Their behaviour may have emerged during domestication, researchers say

London: Researchers have found that dogs are capable of imitating their playmates’ expression, which could point to them demonstrating basic levels of empathy,.
For humans, copying each other’s facial expressions is important as it aids social bonding.
Now, researchers from University of Pisa, Italy, have found dogs do the same — a behaviour that researchers believe emerged during domestication.
Previously, the capacity to copy behaviour was detected only in humans and non-human primates such as chimpanzees and orangutans.
For the latest study, researchers tested for body and facial rapid mimicry in domestic dogs.

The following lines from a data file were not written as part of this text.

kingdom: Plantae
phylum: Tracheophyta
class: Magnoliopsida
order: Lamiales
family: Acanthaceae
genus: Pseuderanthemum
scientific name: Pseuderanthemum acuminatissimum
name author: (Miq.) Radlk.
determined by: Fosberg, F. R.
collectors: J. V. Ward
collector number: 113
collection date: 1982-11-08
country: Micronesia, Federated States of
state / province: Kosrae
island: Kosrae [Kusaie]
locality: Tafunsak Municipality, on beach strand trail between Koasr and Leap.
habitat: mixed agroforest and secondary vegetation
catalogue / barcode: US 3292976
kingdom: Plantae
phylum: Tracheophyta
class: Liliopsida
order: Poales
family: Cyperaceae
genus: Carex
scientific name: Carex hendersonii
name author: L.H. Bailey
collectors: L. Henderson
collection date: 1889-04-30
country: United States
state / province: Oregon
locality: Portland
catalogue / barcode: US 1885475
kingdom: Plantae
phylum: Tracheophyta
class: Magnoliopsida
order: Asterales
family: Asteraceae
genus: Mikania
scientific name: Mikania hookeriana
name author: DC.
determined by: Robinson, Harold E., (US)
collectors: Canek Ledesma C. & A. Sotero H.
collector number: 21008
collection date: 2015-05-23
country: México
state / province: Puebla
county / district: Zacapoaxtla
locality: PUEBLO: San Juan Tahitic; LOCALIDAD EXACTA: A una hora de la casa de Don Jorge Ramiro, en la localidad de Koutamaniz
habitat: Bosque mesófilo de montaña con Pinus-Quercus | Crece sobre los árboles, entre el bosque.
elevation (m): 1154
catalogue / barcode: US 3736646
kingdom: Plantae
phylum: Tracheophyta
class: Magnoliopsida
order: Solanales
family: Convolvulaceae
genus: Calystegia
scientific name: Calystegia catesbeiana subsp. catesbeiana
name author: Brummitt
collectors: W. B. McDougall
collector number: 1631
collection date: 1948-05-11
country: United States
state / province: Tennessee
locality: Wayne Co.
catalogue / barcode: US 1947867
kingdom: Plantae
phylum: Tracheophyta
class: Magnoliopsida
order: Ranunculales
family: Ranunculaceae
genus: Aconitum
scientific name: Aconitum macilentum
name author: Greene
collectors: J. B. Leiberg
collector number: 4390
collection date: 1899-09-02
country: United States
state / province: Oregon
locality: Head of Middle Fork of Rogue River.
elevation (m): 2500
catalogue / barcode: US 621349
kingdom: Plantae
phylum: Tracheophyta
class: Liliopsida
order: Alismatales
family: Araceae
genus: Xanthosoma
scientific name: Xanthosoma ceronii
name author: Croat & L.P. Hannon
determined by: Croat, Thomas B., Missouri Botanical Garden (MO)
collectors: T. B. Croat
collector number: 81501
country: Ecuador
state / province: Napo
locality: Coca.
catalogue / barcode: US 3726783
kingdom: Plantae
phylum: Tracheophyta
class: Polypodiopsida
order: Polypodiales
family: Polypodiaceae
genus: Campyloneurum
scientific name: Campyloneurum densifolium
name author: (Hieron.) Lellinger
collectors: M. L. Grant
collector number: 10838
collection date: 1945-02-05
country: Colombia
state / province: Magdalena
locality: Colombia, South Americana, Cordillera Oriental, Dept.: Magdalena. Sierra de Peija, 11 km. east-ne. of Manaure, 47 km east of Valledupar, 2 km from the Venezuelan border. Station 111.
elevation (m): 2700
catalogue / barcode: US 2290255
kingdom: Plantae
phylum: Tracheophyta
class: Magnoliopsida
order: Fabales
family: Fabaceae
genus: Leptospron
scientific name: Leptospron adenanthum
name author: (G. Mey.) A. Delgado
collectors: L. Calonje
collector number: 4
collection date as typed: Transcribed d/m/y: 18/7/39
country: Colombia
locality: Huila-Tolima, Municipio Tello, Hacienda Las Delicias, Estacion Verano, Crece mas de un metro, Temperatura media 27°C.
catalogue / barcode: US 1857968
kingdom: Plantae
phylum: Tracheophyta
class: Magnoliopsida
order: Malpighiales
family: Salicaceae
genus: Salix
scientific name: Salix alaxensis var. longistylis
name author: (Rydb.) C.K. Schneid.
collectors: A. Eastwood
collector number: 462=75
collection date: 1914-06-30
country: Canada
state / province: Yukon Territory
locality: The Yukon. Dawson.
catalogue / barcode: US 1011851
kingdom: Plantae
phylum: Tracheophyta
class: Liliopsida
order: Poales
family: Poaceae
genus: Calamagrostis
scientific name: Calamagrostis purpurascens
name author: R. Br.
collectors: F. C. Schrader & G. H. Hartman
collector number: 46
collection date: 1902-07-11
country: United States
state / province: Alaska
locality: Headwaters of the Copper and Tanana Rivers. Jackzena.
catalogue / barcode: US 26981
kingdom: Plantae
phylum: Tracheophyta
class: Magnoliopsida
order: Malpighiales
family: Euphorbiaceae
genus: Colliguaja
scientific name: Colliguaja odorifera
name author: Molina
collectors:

“We demonstrated that rapid mimicry is present in dogs and it is an involuntary, automatic and split-second mirroring of other dogs,” lead researcher Elisabetta Palagi was quoted as saying by telegraph.co.uk.
Moreover, the distribution of rapid mimicry was strongly affected by the familiarity linking the subjects involved — the stronger the social bonding, the higher the level of rapid mimicry.
“In conclusion, our results demonstrate the presence of rapid mimicry in dogs, the involvement of mimicry in sharing playful motivation and the social modulation of the phenomenon,” the researchers wrote.
All these findings support the idea that a possible linkage between rapid mimicry and emotional contagion — a building-block of empathy — exists in dogs, the study said.
The findings appeared in the journal Open Science.